Find and copy each line of the listing below that has the word "Huyền" in it.
◆ ◆ ◆ ◆ ◆ ◆ ◆
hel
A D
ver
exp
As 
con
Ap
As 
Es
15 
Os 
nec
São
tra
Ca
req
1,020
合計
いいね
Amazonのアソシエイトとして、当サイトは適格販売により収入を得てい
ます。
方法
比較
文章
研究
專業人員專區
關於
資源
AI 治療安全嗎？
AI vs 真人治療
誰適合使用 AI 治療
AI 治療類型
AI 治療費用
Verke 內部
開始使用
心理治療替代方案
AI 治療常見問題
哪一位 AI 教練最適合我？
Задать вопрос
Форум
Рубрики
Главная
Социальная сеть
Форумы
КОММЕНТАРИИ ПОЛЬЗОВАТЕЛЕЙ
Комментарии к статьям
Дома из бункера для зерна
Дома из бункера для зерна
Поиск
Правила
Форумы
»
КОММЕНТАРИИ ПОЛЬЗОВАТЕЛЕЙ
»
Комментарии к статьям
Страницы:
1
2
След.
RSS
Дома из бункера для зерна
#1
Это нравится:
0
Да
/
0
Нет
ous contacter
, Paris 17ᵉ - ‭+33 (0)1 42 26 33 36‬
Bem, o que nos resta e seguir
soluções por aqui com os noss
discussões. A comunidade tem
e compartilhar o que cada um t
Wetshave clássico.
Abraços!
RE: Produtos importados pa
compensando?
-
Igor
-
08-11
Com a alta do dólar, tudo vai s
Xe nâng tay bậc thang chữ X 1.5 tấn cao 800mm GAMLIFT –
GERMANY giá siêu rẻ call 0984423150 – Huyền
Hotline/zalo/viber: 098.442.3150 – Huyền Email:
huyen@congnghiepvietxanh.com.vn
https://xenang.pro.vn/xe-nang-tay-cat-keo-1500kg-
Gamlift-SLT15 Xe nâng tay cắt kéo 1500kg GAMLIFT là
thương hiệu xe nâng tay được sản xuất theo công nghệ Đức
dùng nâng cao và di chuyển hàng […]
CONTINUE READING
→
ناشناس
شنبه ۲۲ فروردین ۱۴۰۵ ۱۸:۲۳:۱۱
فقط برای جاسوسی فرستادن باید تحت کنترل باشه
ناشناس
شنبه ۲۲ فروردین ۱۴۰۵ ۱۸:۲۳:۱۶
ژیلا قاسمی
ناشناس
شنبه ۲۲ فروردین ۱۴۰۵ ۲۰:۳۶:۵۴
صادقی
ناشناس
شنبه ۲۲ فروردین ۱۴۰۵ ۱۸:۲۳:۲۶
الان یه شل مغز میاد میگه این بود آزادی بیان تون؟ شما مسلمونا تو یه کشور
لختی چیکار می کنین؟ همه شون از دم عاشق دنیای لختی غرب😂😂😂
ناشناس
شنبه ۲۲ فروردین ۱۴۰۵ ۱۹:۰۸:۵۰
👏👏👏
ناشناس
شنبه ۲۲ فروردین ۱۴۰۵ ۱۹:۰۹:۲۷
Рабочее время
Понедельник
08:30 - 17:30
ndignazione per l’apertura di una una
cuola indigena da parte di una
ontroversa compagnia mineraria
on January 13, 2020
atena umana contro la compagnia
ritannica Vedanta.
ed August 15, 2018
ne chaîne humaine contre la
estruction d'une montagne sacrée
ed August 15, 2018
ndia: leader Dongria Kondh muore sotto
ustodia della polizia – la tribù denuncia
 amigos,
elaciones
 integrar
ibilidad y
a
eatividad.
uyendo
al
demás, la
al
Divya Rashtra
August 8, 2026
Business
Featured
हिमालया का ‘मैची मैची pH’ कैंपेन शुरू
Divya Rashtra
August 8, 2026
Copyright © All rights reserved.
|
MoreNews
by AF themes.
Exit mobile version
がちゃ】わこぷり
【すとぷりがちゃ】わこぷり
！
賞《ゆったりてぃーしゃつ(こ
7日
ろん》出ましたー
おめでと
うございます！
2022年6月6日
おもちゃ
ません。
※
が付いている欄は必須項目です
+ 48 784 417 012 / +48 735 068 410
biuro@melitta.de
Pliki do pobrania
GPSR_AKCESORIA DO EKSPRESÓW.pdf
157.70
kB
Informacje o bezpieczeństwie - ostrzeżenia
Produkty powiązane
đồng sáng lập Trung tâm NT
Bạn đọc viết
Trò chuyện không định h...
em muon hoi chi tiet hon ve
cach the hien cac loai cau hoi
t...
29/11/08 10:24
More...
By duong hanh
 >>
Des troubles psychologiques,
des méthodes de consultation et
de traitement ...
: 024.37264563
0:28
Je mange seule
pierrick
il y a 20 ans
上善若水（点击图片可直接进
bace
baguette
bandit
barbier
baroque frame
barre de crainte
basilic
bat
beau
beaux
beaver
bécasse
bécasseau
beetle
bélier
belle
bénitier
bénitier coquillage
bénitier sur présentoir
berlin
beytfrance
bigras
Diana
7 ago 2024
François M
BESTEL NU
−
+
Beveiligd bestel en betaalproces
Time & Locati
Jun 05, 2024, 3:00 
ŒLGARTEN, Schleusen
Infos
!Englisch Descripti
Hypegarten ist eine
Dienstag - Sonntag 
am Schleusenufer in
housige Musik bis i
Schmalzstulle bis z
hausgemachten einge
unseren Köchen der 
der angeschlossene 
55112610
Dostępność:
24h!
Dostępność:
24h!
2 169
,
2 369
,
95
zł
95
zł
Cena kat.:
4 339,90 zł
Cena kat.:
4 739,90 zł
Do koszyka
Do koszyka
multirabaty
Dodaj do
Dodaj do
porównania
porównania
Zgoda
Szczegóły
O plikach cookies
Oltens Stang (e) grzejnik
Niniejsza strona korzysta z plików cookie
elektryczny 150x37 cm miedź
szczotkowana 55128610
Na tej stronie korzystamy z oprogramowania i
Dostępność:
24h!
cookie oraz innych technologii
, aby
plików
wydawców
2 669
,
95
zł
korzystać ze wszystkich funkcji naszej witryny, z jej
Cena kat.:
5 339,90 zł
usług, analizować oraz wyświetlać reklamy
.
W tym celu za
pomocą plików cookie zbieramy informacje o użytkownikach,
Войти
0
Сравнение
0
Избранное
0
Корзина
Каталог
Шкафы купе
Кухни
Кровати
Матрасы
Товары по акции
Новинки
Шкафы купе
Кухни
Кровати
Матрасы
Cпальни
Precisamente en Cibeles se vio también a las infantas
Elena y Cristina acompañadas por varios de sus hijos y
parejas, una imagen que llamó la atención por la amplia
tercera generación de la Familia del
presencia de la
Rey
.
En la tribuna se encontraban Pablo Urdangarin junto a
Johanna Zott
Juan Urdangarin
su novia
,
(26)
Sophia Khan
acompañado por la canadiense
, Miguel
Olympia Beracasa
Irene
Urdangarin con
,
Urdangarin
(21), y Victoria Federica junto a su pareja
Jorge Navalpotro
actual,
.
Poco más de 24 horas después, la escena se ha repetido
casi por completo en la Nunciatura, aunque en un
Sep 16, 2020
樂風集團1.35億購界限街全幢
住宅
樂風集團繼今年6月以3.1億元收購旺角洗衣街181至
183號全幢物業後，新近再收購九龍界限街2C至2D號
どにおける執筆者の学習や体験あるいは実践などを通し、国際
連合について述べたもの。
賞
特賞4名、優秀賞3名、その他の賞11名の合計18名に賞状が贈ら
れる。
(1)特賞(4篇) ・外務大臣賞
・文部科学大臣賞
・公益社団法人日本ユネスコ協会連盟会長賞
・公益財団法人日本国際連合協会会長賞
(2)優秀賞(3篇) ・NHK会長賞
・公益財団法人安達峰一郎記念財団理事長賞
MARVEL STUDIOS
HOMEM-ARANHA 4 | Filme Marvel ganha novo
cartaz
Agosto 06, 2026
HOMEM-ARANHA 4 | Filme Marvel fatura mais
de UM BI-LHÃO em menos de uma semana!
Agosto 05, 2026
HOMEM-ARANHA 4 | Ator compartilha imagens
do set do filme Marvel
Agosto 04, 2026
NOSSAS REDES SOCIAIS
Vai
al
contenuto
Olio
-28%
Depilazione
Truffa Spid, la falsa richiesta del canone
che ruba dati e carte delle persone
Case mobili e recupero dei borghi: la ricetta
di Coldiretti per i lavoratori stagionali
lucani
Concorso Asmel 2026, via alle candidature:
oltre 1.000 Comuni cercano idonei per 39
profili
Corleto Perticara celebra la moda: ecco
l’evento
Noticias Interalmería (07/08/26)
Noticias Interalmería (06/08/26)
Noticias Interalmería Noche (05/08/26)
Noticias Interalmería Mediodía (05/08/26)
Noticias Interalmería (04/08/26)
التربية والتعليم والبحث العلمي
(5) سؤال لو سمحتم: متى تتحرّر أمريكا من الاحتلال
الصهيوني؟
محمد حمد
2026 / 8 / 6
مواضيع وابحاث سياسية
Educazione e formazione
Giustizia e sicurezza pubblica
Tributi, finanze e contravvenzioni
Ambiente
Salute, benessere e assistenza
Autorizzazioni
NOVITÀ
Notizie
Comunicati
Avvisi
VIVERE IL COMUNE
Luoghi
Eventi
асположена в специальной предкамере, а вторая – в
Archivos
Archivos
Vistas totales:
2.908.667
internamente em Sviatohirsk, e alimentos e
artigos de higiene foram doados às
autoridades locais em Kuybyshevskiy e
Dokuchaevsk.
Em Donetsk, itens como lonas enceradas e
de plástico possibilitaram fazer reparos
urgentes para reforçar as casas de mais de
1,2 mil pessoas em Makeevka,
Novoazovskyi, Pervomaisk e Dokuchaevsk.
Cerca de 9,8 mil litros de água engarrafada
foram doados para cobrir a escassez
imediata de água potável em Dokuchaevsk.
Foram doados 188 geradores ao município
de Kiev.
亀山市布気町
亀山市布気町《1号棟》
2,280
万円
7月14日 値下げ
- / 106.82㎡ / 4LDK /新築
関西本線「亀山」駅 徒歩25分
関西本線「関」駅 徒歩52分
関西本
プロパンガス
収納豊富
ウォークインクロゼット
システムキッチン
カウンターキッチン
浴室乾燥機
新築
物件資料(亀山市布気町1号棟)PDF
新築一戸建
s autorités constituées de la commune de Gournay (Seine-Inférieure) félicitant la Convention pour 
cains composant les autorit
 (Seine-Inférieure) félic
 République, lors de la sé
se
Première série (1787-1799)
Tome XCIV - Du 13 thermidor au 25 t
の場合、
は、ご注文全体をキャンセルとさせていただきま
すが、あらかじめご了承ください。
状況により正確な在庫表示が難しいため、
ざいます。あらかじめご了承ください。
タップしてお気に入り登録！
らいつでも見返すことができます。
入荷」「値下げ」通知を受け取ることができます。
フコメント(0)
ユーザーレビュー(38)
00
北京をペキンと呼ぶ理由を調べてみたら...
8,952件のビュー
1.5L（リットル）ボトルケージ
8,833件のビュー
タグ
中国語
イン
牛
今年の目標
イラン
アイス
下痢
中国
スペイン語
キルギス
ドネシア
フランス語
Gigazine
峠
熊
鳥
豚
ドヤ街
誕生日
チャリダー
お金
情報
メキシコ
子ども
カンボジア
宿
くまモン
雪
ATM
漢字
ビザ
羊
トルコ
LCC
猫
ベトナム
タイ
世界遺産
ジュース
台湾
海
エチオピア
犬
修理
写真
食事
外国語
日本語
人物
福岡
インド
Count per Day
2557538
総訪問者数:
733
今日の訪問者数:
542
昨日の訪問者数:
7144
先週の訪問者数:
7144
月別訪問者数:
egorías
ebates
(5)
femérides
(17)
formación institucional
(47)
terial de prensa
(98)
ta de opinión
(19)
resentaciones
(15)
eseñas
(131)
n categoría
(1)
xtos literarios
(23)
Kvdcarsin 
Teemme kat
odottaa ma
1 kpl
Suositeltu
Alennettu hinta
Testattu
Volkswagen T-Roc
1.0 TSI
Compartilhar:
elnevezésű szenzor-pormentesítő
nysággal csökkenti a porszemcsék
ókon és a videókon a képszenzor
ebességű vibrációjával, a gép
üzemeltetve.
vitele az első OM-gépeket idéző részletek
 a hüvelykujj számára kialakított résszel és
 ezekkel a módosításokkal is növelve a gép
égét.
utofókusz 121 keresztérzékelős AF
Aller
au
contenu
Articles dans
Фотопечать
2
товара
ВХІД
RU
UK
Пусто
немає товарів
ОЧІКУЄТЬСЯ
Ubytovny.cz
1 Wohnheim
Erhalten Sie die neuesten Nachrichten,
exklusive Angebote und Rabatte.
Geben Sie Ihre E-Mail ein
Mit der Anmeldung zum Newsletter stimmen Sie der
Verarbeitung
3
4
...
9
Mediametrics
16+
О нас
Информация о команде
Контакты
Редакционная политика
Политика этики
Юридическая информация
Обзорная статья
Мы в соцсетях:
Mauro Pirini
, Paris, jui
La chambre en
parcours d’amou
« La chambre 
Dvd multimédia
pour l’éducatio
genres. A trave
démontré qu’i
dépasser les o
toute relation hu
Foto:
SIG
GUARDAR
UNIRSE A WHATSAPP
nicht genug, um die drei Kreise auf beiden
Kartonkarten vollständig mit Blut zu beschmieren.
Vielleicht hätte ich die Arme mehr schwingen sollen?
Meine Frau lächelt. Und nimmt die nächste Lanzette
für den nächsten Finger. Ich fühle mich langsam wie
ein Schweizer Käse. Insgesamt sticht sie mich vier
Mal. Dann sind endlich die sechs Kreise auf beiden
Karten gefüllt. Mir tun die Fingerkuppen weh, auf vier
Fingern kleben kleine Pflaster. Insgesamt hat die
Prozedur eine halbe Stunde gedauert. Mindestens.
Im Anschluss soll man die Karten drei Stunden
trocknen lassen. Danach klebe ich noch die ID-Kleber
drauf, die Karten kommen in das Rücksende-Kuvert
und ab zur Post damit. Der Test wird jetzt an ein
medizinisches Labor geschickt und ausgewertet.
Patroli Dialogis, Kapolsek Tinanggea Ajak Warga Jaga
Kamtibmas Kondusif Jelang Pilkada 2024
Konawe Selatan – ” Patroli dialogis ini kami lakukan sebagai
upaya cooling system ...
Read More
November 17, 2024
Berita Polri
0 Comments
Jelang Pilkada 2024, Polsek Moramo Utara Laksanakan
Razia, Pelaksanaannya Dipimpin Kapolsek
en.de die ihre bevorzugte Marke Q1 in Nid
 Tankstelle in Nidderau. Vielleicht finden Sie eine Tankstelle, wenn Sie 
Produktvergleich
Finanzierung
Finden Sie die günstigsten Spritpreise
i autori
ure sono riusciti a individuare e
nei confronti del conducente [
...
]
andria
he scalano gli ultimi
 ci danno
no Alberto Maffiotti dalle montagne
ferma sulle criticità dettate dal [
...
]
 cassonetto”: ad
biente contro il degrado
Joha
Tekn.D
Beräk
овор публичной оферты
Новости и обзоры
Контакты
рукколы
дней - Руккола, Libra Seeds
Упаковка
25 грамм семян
◆ ◆ ◆ ◆ ◆ ◆ ◆
» **ANSWER FOR THE TASK**
GERMANY giá siêu rẻ call 0984423150 – Huyền
Hotline/zalo/viber: 098.442.3150 – Huyền Email:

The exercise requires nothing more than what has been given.